Functional magnetic resonance imaging in primary hyperparathyroidism
Eur J Endocrinol
Objective: The neurophysiological mechanisms underlying cognitive dysfunction in primary hyperparathyroidism (PHPT) and the brain regions affected are not clear. We assessed neural activation during cognitive testing (matrix reasoning, paired associates, and logical memory) using functional MRI (fMRI) in 23 patients with PHPT and 23 healthy controls. A subset with PHPT was re-assessed 6 months post-parathyroidectomy (PTX). Design: This is an observational study comparing neural activation by fMRI in patients with PHPT to normative controls. Postmenopausal women were studied at a tertiary referral center. Results: There were no between-group differences in cognitive task performance. Patients with PHPT had lower neural activation vs controls (max Z = 4.02, all P < 0.01) during matrix reasoning in brain regions involved in executive function (left frontal lobe (k = 57) and right medial frontal gyrus (k = 72)) and motor function (right precentral gyrus (k = 51)).

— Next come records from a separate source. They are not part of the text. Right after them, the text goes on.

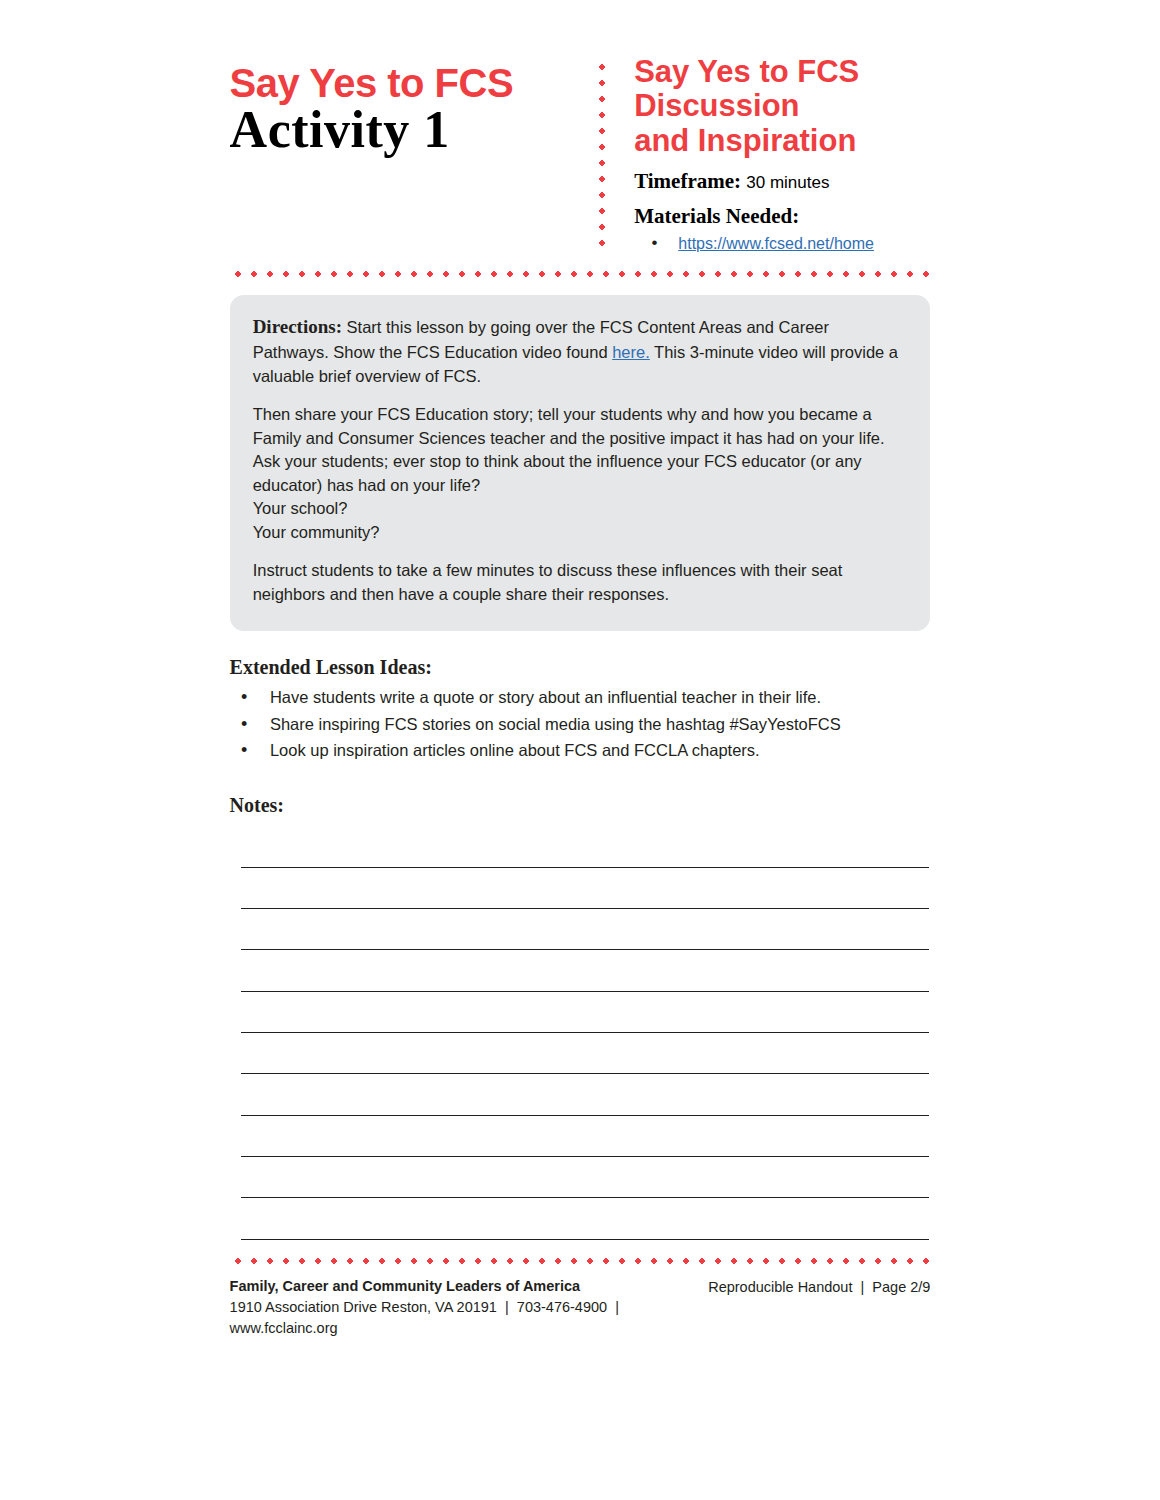Say Yes to FCS
Activity 1
Say Yes to FCS Discussion
and Inspiration
Timeframe: 30 minutes
Materials Needed:
https://www.fcsed.net/home
Directions: Start this lesson by going over the FCS Content Areas and Career Pathways. Show the FCS Education video found here. This 3-minute video will provide a valuable brief overview of FCS.
Then share your FCS Education story; tell your students why and how you became a Family and Consumer Sciences teacher and the positive impact it has had on your life. Ask your students; ever stop to think about the influence your FCS educator (or any educator) has had on your life?
Your school?
Your community?
Instruct students to take a few minutes to discuss these influences with their seat neighbors and then have a couple share their responses.
Extended Lesson Ideas:
Have students write a quote or story about an influential teacher in their life.
Share inspiring FCS stories on social media using the hashtag #SayYestoFCS
Look up inspiration articles online about FCS and FCCLA chapters.
Notes:
Family, Career and Community Leaders of America
1910 Association Drive Reston, VA 20191 | 703-476-4900 | www.fcclainc.org
Reproducible Handout | Page 2/9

During paired associates (verbal memory), those with PHPT had greater activation in the right inferior parietal lobule (language/mathematical operations; k = 65, P < 0.01). Greater activation in this region bilaterally correlated with higher PTH (k = 96, P < 0.01). Post-PTX, activation decreased during matrix reasoning, but in different regions than those affected pre-PTX. Conclusions: PHPT is associated with differences in task-related neural activation patterns, but no difference in cognitive performance. While this may indicate compensation to maintain the same cognitive function, there was no clear improvement in neural activation after PTX. Larger, longitudinal studies that include PHPT patients followed without surgery are needed to determine if PTX could prevent worsening of altered neural activation patterns in PHPT.